You guys are having a hard time figuring out where Vice is coming from because this article is your standard media feminism, but it's cleverly disguised as an article "praising" the Men's Rights Movement.
The piece was written by a female writer, Alex Brook Lynn, as a tribute to a bunch of women she considers pioneers -- so much so that in her mind, they're better than the men themselves who invented the MRM.
The giveaway paragraph:
"As I read their posts and watched their vlogs, it struck me that the feMRAs, especially Karen and Janet, were articulating their theses surprisingly well, more so than many of their male equivalents."
She leaves out the fact that these ideas were men's to begin with, specifically Roissy/Heartiste, Rollo Tomassi, Roosh, and F. Roger Devlin, from his "
home economics" essays of ten years ago. And before that, there was Warren Farrell and a radio host named (no kidding here) Jack Hammer. And I'd also argue most of the ideas were "articulated" better by these writers, esp. Roissy/Heartiste.
So what we have here, in essence, are a bunch of women who get the media spotlight because they've become the "spokesmodels" of a movement. Have I supported the ideas of these women? Yes. But I did so knowing that I found them to begin with through blogs by men who came before. People who read this article and (especially) see those photos won't get that.
This is a deliberate attempt to make the MRM -- and those associated with it -- look like a bunch of inarticulate losers who flailed away in obscurity until those brilliant, strong women came along. It's a way to recast reality to serve "the narrative," in other words.
The article also spins the ideas we talk about here to make them seem worthwhile so long as they serve "the female imperative" -- i.e. how can this all benefit women better? This was never the focus of the MRM.
We've also a similar thing happen in the female-dominated publishing industry, where women like Dr. Helen Smith are getting book deals with books that recycle what we come up with here -- but the actual men who invent the ideas and the community have to self-publish their books.

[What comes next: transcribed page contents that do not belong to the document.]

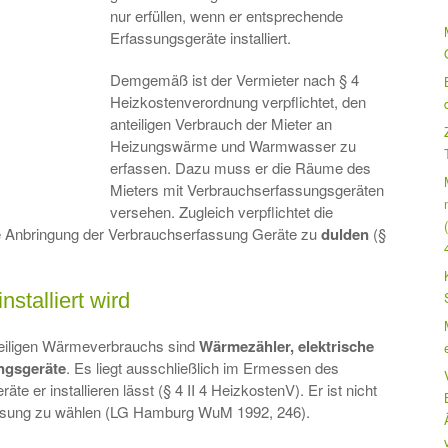
nur erfüllen, wenn er entsprechende
Erfassungsgeräte installiert.
Demgemäß ist der Vermieter nach § 4
Heizkostenverordnung verpflichtet, den
anteiligen Verbrauch der Mieter an
Heizungswärme und Warmwasser zu
erfassen. Dazu muss er die Räume des
Mieters mit Verbrauchserfassungsgeräten
versehen. Zugleich verpflichtet die
e Anbringung der Verbrauchserfassung Geräte zu
dulden
(§
stalliert wird
teiligen Wärmeverbrauchs sind
Wärmezähler, elektrische
ngsgeräte
. Es liegt ausschließlich im Ermessen des
e er installieren lässt (§ 4 II 4 HeizkostenV). Er ist nicht
e Lösung zu wählen (LG Hamburg WuM 1992, 246).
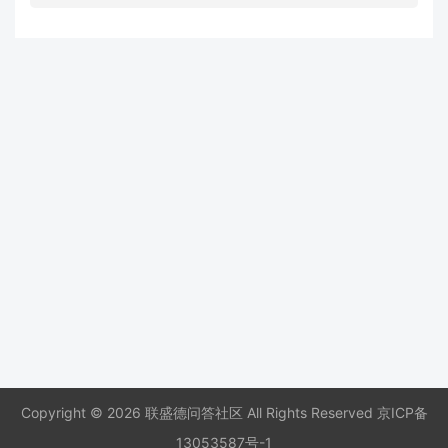
Copyright © 2026 联盛德问答社区 All Rights Reserved
京ICP备
13053587号-1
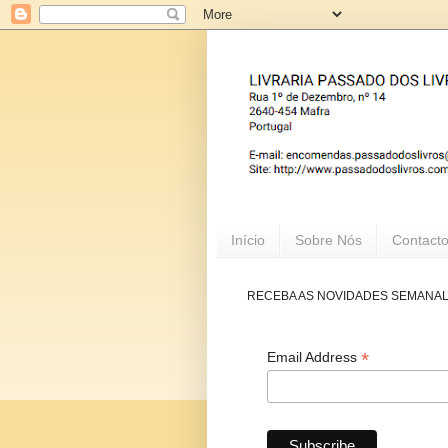
Início
Sobre Nós
Contact
RECEBA AS NOVIDADES SEMANA
*
Email Address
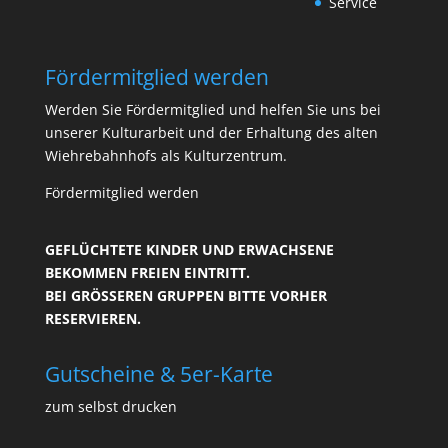
Service
Fördermitglied werden
Werden Sie Fördermitglied und helfen Sie uns bei
unserer Kulturarbeit und der Erhaltung des alten
Wiehrebahnhofs als Kulturzentrum.
Fördermitglied werden
GEFLÜCHTETE KINDER UND ERWACHSENE
BEKOMMEN FREIEN EINTRITT.
BEI GRÖSSEREN GRUPPEN BITTE VORHER R
ESERVIEREN.
Gutscheine & 5er-Karte
zum selbst drucken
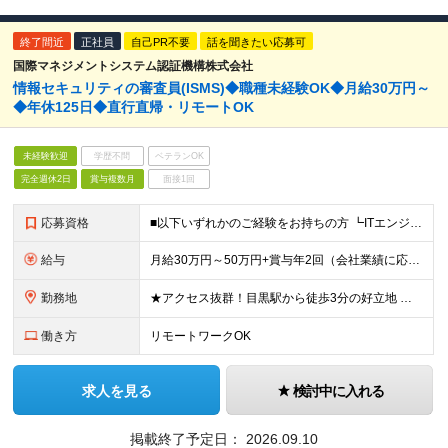
終了間近
正社員
自己PR不要
話を聞きたい応募可
国際マネジメントシステム認証機構株式会社
情報セキュリティの審査員(ISMS)◆職種未経験OK◆月給30万円～
◆年休125日◆直行直帰・リモートOK
未経験歓迎
学歴不問
ベテランOK
完全週休2日
賞与複数月
面接1回
応募資格
■以下いずれかのご経験をお持ちの方 ┗ITエンジニアとしての実務経験（セキュリティ、ネットワーク、インフラ、サーバー、ソフトウェア、開発、運用サポート、ヘルプデスクなど）☆年数、業種、工程は不問 ┗I
給与
月給30万円～50万円+賞与年2回（会社業績に応じる） ※経験・年齢などを考慮の上、当社規定により優遇します。 ※固定残業代30時間分/月(6万円～10万円)を含みます。超過分は別途支給 ※試用期
勤務地
★アクセス抜群！目黒駅から徒歩3分の好立地 ★準備やレポート作成時はリモートワークOK ■本社 東京都品川区上大崎2-24-11 目黒西口M2号館5階 ※（変更の範囲）上記を除く当社関連勤務地
働き方
リモートワークOK
求人を見る
検討中に入れる
掲載終了予定日：
2026.09.10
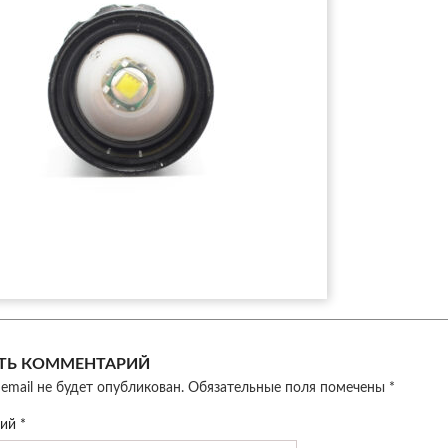
ТЬ КОММЕНТАРИЙ
email не будет опубликован.
Обязательные поля помечены
*
рий
*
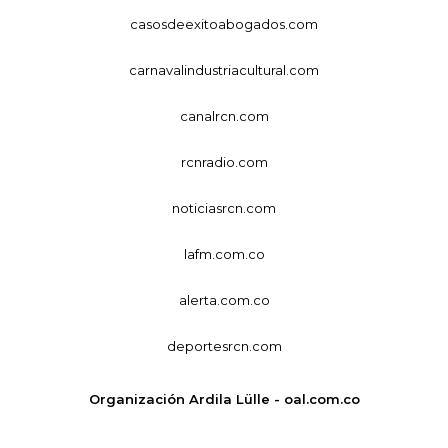
casosdeexitoabogados.com
carnavalindustriacultural.com
canalrcn.com
rcnradio.com
noticiasrcn.com
lafm.com.co
alerta.com.co
deportesrcn.com
Organización Ardila Lülle - oal.com.co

It's surprising these women and Paul Elam don't see this, but I guess they like the publicity. The media is spinning this and making it into something it isn't: a women's movement. This is typical for Vice, whose focus can loosely be described as "women are empowered for doing porn but men are pervs for looking!"
If Heartiste or Rollo Tomassi are reading this, the proverbial ball is in your court and the backboard is waiting to be smashed.